> [ASSIGNMENT] From the listing below, return every line with the string "parked" in it.

-=-=-

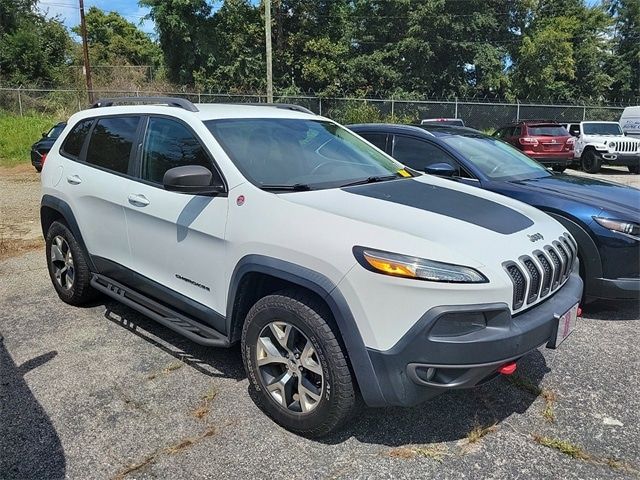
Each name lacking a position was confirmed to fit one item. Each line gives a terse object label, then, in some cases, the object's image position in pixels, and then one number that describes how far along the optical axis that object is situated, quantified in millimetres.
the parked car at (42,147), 14227
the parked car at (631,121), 19273
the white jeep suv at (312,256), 2426
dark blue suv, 4273
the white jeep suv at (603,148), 16078
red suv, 15867
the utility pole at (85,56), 24998
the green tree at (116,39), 53312
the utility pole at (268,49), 20016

-=-=-

> [RESULT OF THIS TASK]
the parked car at (42,147), 14227
the parked car at (631,121), 19273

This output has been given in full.